By Amanda Murthy
“Heritage can be a very personal journey, and sacred heritage even more so. In a changing world we look to our heritage as a place of stability and comfort.”
These were the words of Minister for Heritage David Templeman when asked about the 2018 Geraldton Heritage Council’s Regional Heritage Conference which took place on 12 and 13 April.
Supported by the City of Geraldton, some 60 delegates took part in various activities, workshops, heritage tours and talks by notable speakers.
A total of 10 guest speakers graced the conference talking about the rich culture, heritage and architecture of Western Australia.
Among them were Benedictine Community of New Norcia Abbott Fr John Herbert, who gave a talk on monks and museums – the living traditions of Australia’s only monastic town.
A talk on Sikh heritage was delivered by founding member of Australian Sikh Heritage Association (ASHA) Tarun Preet Singh, and building archaeologist and WA heritage consultant Dr Fiona Bush spoke about the stained glass of Geraldton’s Cathedrals.
Director of Heritage for the Diocese of Geraldton, Fr Robert Cross said the conference successfully achieved its aim to deliver historic and Aboriginal heritage.
“With the practical guidance on care, interpretation, activation and appropriate sustainable use of Western Australian sacred heritage,” he said.
Prior to the conference, a Camino San Francisco Walk from Northampton to Geraldton via the Chapman Valley was held.
Over the span of two days, participants visited heritage sites and celebrated Mass at heritage sites, while completing a 60km walk.
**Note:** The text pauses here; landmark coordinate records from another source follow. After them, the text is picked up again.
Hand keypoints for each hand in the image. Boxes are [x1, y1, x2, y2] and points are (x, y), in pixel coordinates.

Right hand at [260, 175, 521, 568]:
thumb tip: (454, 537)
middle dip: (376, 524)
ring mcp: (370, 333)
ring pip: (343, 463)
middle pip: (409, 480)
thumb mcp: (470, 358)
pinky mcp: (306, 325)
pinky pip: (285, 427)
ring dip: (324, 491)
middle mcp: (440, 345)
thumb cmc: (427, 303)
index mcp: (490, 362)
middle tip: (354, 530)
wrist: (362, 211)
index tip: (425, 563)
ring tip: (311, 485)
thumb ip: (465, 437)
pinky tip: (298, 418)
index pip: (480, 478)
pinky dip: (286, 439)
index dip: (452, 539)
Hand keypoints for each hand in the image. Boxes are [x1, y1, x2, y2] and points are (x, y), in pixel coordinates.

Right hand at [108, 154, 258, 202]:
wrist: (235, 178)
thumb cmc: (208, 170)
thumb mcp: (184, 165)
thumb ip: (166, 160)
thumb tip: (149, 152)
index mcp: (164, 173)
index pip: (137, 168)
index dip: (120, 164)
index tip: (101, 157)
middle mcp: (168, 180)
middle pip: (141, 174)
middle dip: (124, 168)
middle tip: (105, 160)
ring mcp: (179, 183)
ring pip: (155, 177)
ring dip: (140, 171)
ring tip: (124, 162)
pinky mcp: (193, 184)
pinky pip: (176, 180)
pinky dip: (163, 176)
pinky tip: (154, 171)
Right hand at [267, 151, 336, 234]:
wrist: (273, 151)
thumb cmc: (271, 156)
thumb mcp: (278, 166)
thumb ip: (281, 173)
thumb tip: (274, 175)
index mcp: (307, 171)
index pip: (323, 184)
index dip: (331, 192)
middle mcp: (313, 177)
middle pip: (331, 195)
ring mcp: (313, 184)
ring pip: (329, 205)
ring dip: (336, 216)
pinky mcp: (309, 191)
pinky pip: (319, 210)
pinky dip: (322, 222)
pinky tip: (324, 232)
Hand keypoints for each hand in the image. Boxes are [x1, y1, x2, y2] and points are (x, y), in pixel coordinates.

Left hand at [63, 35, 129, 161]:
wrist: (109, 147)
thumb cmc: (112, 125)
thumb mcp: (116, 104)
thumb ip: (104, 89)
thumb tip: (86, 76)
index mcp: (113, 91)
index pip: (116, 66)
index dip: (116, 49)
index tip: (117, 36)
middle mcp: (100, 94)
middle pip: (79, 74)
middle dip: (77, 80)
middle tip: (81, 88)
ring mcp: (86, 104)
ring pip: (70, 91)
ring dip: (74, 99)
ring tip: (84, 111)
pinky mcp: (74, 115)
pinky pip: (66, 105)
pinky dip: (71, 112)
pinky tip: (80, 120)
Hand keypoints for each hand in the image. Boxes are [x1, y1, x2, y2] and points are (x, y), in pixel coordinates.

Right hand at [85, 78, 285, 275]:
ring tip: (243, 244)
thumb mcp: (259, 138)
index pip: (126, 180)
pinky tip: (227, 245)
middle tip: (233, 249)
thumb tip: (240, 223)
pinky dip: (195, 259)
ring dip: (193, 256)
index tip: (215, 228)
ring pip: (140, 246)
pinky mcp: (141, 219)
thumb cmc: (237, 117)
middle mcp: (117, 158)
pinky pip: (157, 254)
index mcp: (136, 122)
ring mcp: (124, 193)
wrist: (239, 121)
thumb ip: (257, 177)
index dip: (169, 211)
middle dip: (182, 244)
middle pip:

The 30 participants gathered on 6 April to share a meal, then attended a Mass at Northampton’s St Mary of the Altar of Heaven Church – built by Geraldton’s much loved late priest and architect, Monsignor Hawes.
On the morning of 7 April, the participants began their journey stopping at sites including the ruins of the Gwalla Church, built in 1864 and the nearby cemetery.
They walked off into the scenic countryside, passing by the historic Bowes Homestead and up Norman’s Well Road to Nabawa Tavern which marked the end for most of the pilgrims for day. The evening meal was catered for by the Yuna Country Women’s Association (CWA).
Sunday morning saw another early start with pilgrims setting off for the Nanson Church of Our Lady of Fatima (also a Monsignor Hawes building) for Sunday Mass, then off they went to complete the walk.
In an interview with The Record, Fr Cross spoke about his talk at the conference, which explored perspectives of a heritage architect and priest. There are already plans to conduct a 300km Camino in 2019.
“The 2019 walk plans to take place from Mt Magnet, taking in Monsignor Hawes built and movable heritage at Melangata Station, Yalgoo Dominican Convent, Mullewa Mass Rock and Church of Mt Carmel, Kojarena Chapel, Utakarra Cemetery Chapel, the Hermitage and St Francis Xavier Cathedral.”
When asked to share one of the events highlights, Fr Cross recalled the table spreads of messages and drawings on butcher paper prepared by the children who attend the Yuna Primary School for the pilgrims.
“That was a sweet gesture by the children.
“The Pilgrims responded by writing messages in return and the spreads were to be returned to the Yuna school children as a sign of appreciation for their efforts,” he added.